Redd played a part in the musical direction of Kool & The Gang. he instructed them to change their music to a more commercial format due to change of chords and in the way they should play. Redd went to Gabe Vigorito the president of De-Lite Records and put a pile on his desk and said, "'Which record do you want?" Vigorito signed them all and the first single, titled "Kool and the Gang" ended up being a hit, and in just New York alone, it sold in excess of 250,000 copies.

Marvin Schlachter, the president of Chess Records referred to Redd as one of the most consistent hit-makers in the record business.
==Early years==
Around the mid 1950s, Redd joined The Fi-Tones as a first tenor and pianist. He also sang on about ten of the group's recordings.

==Career==
It was reported in the 5 November 1966 issue of Billboard that Redd who had been a production assistant with Musicor Records was to take on some of the creative duties that were previously done by Art Talmadge, the president of the label.
===Red Coach Productions, Red Coach Records===
In the early 1970s, Redd was president of Red Coach Records. As reported in the 1 July 1972 issue of Record World, Redd and Chess Records President Marvin Schlachter had jointly announced an arrangement between the two entities. Chess / Janus was to exclusively distribute Red Coach Productions product on a long-term basis.

Two acts that Redd managed were The Everyday People and Lu, Paul & Brian.

He arranged and produced the Lu, Paul and Brian (School Boys) single, "I Can't Wait Until Tomorrow" bw "Mama Said - Papa Said (Too Young to Marry)" for Red Coach Productions. The songs were released on Janus J-193 in September 1972.

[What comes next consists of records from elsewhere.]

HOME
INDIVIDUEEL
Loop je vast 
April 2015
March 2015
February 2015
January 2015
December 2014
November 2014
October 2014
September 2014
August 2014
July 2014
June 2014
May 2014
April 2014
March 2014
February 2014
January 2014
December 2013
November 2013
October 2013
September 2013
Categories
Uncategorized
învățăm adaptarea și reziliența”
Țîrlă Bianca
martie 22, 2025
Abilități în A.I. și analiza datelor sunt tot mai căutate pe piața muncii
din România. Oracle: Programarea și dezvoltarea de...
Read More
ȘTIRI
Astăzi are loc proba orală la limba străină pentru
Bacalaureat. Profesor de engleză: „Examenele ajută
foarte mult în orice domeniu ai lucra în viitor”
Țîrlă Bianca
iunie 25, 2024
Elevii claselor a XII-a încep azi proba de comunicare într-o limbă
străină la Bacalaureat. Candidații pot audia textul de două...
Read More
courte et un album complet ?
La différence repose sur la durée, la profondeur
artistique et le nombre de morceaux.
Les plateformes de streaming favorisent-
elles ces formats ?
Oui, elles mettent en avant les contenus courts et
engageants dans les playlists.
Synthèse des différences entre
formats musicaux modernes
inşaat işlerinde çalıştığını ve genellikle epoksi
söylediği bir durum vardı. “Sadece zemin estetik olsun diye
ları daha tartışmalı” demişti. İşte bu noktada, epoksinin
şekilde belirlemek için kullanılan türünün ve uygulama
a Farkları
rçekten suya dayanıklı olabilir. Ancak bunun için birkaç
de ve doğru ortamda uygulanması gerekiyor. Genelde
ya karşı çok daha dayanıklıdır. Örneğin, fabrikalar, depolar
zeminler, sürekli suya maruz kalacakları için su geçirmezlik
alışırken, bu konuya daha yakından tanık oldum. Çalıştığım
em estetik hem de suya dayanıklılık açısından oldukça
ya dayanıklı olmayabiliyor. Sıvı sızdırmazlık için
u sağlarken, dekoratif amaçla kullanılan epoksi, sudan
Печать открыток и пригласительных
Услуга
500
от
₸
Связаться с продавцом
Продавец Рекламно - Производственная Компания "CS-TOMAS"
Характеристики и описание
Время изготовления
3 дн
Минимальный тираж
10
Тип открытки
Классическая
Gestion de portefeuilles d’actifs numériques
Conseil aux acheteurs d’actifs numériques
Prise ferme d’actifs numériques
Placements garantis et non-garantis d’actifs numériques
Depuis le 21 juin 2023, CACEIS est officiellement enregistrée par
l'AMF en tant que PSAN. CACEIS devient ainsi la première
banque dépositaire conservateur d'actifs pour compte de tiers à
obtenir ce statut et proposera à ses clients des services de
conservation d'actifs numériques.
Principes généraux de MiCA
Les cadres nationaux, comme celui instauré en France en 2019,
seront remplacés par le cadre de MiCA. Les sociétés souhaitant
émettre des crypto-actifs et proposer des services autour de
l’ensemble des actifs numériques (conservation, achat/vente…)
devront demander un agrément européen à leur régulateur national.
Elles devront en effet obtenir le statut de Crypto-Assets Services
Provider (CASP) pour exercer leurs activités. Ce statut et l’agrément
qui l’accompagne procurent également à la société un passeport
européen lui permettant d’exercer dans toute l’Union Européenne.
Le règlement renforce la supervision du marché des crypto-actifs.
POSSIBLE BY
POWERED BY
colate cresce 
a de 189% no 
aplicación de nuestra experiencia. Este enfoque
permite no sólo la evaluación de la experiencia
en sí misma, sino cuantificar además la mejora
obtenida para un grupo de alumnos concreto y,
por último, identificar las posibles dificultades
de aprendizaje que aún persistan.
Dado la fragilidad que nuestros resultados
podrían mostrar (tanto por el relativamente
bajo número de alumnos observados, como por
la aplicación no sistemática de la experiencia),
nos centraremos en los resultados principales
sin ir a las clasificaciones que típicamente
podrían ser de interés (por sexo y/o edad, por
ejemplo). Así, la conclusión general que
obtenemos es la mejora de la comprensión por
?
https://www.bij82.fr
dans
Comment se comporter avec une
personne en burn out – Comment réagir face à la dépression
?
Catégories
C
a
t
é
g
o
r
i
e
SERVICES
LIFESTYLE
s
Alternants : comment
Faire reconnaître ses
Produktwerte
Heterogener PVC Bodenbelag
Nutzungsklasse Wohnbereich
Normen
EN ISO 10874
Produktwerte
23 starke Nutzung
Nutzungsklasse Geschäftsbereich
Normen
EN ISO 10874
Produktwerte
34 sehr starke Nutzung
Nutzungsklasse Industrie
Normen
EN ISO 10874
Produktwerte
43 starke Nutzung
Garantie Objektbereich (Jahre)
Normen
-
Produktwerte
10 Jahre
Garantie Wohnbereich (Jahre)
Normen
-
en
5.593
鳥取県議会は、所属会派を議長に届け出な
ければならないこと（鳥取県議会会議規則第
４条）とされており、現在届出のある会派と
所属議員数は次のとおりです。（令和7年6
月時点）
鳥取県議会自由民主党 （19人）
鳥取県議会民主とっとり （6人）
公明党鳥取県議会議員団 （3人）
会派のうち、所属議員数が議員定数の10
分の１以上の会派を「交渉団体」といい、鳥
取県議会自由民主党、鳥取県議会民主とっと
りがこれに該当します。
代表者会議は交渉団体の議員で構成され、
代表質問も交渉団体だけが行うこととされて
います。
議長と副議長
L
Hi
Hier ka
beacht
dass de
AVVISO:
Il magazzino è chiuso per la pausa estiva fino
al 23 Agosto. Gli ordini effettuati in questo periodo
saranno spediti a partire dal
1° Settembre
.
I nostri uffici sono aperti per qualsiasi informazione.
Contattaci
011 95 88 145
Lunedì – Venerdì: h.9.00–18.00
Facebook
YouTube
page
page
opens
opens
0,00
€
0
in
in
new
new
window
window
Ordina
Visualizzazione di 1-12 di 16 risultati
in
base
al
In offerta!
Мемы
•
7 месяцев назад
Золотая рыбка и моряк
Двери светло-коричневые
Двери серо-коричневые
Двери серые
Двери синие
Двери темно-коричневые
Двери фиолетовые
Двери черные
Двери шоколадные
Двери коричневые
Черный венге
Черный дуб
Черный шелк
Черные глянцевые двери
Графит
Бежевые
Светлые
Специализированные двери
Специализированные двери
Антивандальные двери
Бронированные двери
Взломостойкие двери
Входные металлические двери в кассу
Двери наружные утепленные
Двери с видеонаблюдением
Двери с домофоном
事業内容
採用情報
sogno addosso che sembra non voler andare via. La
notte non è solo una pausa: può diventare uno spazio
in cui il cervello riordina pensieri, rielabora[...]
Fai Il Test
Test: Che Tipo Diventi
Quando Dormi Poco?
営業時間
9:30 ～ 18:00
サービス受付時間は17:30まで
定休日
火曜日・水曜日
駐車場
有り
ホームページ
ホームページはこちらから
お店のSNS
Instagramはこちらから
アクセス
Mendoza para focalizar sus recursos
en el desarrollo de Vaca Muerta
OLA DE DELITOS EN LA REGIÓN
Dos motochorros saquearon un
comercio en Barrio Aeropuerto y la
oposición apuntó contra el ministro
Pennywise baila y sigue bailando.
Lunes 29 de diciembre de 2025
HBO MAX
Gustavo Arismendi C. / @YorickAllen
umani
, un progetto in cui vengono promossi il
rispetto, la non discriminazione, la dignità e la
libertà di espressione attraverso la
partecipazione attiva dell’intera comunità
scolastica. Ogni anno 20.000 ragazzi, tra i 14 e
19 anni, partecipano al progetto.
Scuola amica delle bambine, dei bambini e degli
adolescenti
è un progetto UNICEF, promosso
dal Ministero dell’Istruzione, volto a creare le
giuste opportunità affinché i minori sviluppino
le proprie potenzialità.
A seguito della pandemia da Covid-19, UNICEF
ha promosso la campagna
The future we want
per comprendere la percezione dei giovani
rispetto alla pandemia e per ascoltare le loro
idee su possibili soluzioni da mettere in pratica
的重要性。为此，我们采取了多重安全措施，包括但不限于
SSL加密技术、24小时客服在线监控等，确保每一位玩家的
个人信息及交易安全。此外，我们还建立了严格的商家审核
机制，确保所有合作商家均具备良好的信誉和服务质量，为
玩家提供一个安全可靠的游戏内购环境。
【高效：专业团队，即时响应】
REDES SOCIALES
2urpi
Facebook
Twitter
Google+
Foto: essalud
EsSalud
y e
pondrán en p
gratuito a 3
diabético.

Redd was the executive producer of the song "It Really Hurts Me Girl" that was released on Red Coach RC 802 in 1973. The song would go on to be a hit on the northern soul scene. According to Far Out magazine, the song is a "controversial classic which marked a turning point within northern soul". It is also rated No. 83 on The 100 greatest northern soul songs of all-time list.

The Everyday People had changed their name to The Hot Line, and had released the single, "I Like What I Like" bw "Get Down Get Stank!" on Red Coach RC 804 in October 1973. It did get some airplay in November on radio station WHAT in Philadelphia.

It was reported in the 17 May 1974 issue of Radio & Records that Philadelphia group Universal Mind was releasing an album on the red Coach label. It was produced by Redd and Jimmy Bishop who was known for his time on radio station WDAS. The single from the album was "Something Fishy Going On".
===Further activities===
Redd produced the 1985 Loc it Up album for the group BMP.